Last but not least, many non-cold chain specialists, such as doctors, mobile nurses and patients are involved in the process – all with access to the Investigational Medicinal Product (IMP). To minimize the risk of the latter negatively affecting the cold chain and sabotaging strict timelines, intensive training, and the inclusion of professional but expensive specialty pharma logistics providers becomes essential.
All of these aspects, however, could be prevented by using a tailored end-to-end cooling solution. Introducing active parcel cooling and the Internet-of-Things (IoT) to HBCT could tremendously improve the process:
- No preconditioning of ice packs (incl. summer and winter packaging orders)
- No packaging errors (e.g. icepacks touching the IMP)
- No warehouse infrastructure
- Flexible and independent cooling at the push of a button
- Monitoring of temperature, humidity, shock, access and geo-location
- Fully automated Live Tracking, no required user interaction (No-UX)
- Automated protocol with browser access and APIs
- No false alerts, full end-to-end visibility
- Active and electronically controlled cooling between 2-8°C or 15-25°C
- Runtime of up to 24 hours
- Prolong runtime either by swapping the batteries or by recharging the device at various voltages and electrical plugs
- Personalized access
Active Cooling Systems
In addition, all of these advantages do not just apply to mobile use cases. Active cooling works perfectly in stationary use as well. Once the medication is delivered to the patient or picked up by them at the trial center or pharmacy, the active parcel shipping container can be used as a stationary refrigerator. That way, even larger amounts of medication can be safely stored and monitored at the patient’s home, minimizing the frequency of deliveries, interactions and potential failures. Futhermore, highly sensitive IMPs are not changing the cooling device, giving full end-to-end control and compliance back to the process.
Besides being the physically safest cooling solution for last mile delivery, all integrated IoT tracking functions offer various other advantages that come along with big data.
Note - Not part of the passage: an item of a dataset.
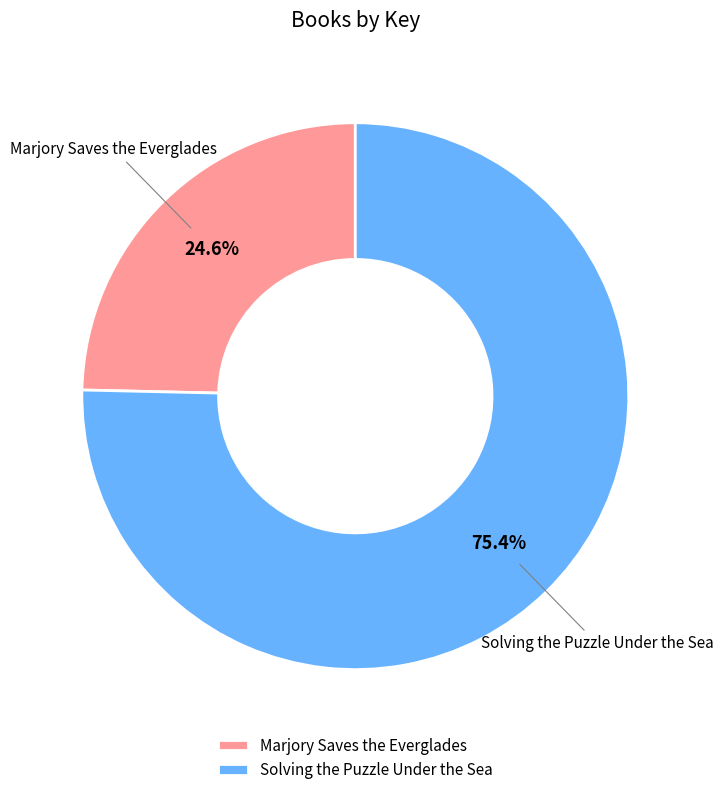

Is Marjory Saves the Everglades the majority of the pie?

No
First, none of the data are confronted with media disruptions: All information can be automatically stored and processed online and is safely provided to those in charge, no human interaction needed. Second, all data can be analyzed in direct correlation to their cause: e.g. a potential change of temperature due to an opened door. Third, all the collected data can be automatically analyzed and evaluated as follows:
- Temperature risk-profiles of different lanes can be processed, predictive maintenance applied
- Adherence of the patient monitored
- Reorders of deteriorated drugs automatically processed
- Timetables and logistics processes are analyzed in CAPA (Corrective and Preventive Action) before eventually optimized
In summary, smart active parcel cooling can minimize the risk of human misconduct and thus the risk of cold chain failure, since the technology itself and all data behind take care of it. It relieves all unnecessarily involved people in the cold chain process so they can refocus on their actual core business. Active cooling in last mile logistics offers various opportunities to minimize costs through process optimization, not only in medication safety, but also in terms of faster and less complex processing structures.
Consequently, active parcel cooling is giving full end-to-end visibility to third party logistics providers, specialty nursing organizations, CROs, and of course the sponsor. This unburdens study budgets and ultimately increases patient safety. In contrast to all passive cooling solutions, active cooling technologies make safe, cost-effective and GxP-conform HBCTs and homecare programs possible.